En des pages aussi simples que décisives, l'auteur traite successivement des deux versants du sacrifice, selon qu'il est « sacrifice à » ou « sacrifice pour » ;
Dans le premier cas, c'est essentiellement la sphère religieuse et rituelle qui est concernée ; dans le second, la sphère politique et morale.
Dans le domaine religieux, le sacrifice est une offrande, en tant que forme spécifique du don au sein d'une structure hiérarchique. Cette dernière fait que le don est susceptible d'être rejeté, ce qui cause la blessure à l'origine du rituel et de la violence (exemple de Caïn). Il entre nécessairement en lui une ambiguïté fondamentale : à la fois geste de reconnaissance et de gratitude et instrument d'échange, cette ambivalence créant une tension dans toute pratique sacrificielle.
Dans cette partie de l'ouvrage, Moshe Halbertal permet de comprendre en quel sens l'analyse désormais dominante de René Girard s'applique peu à la pratique réelle du sacrifice.
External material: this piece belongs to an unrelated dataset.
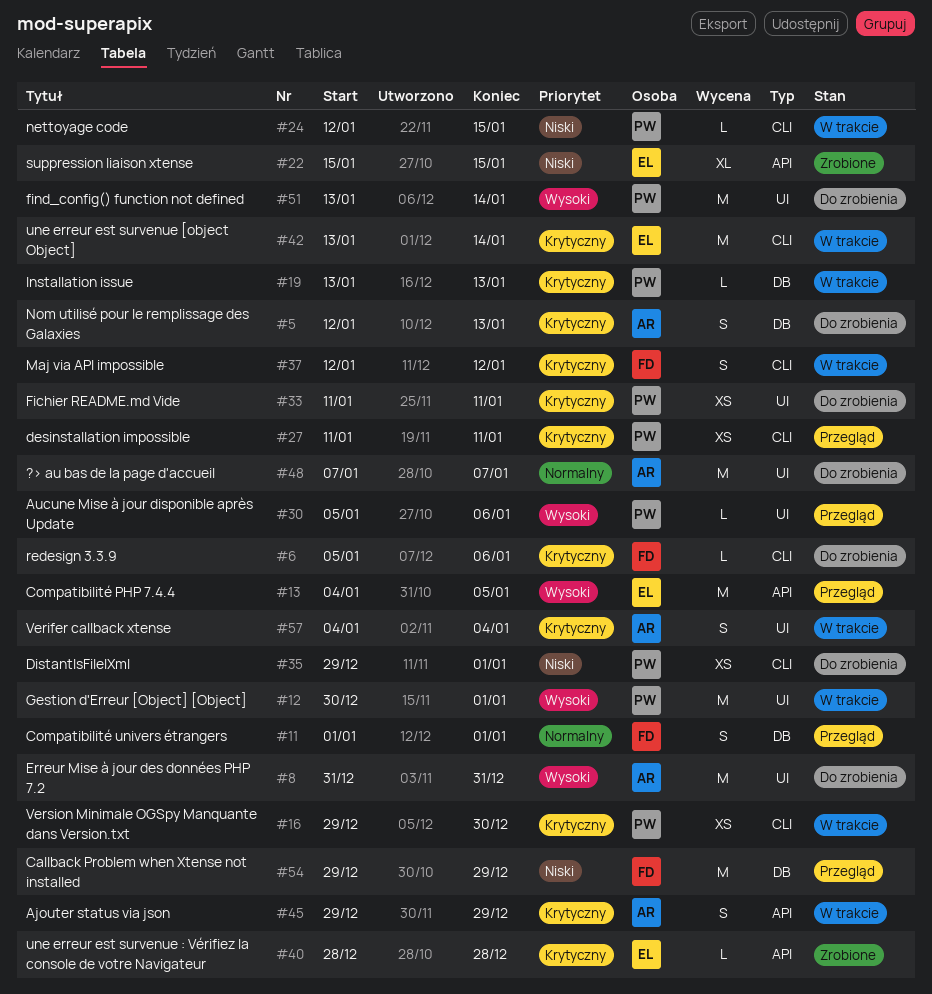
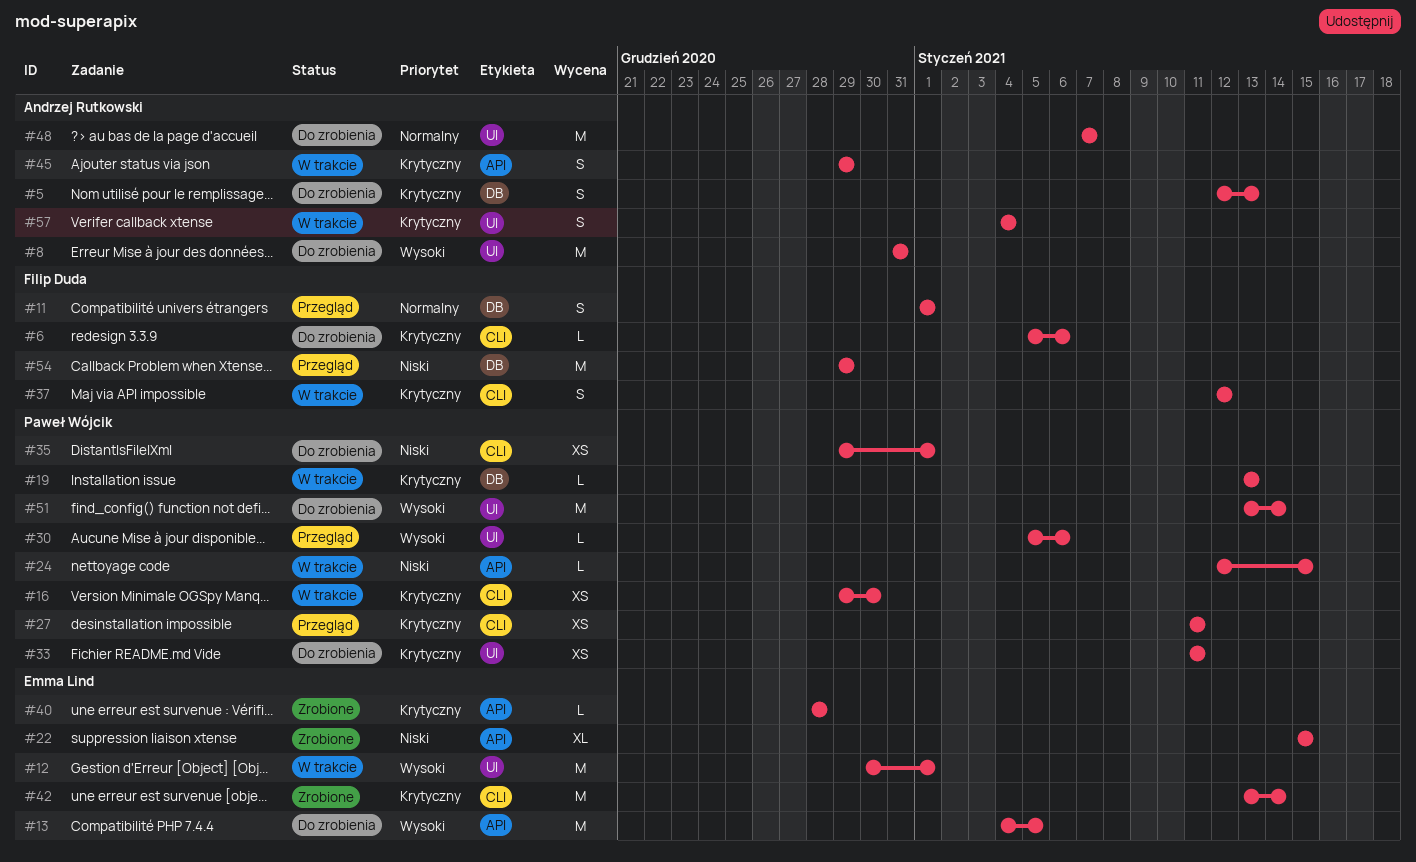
#12, owner: Paweł Wójcik -> Emma Lind
#13, status: Przegląd -> Do zrobienia
#24, label: CLI -> API
#42, status: W trakcie -> Zrobione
Dans le domaine politique et moral, le sacrifice est lié à l'idée de dépassement de soi ; mais on y retrouve une ambiguïté analogue, dans la mesure où l'offrande de soi à de plus hautes valeurs peut compromettre sa teneur morale potientielle dans la justification des actes les plus brutaux. L'auteur déconstruit la relation trop vite établie entre sacrifice de soi et violence, en montrant que le sacrifice de soi, dans ses cas les plus manifestes, est souvent plus périlleux pour les communautés que l'amour de soi-même le plus exacerbé. Explorant les dimensions positives et négatives du sacrifice de soi, Halbertal éclaire enfin le rôle du sacrifice passé, qui entend lier, obliger les générations suivantes : l'État moderne se définit à ce titre comme une communauté sacrificielle voulant confisquer à son profit ce qu'il entre de non-instrumental dans le sacrifice, car l'État est pris lui-même dans la tension entre l'échange marchand et la dimension transcendante dont il désire le monopole.
Un ouvrage particulièrement décisif et éclairant dans les temps que nous vivons.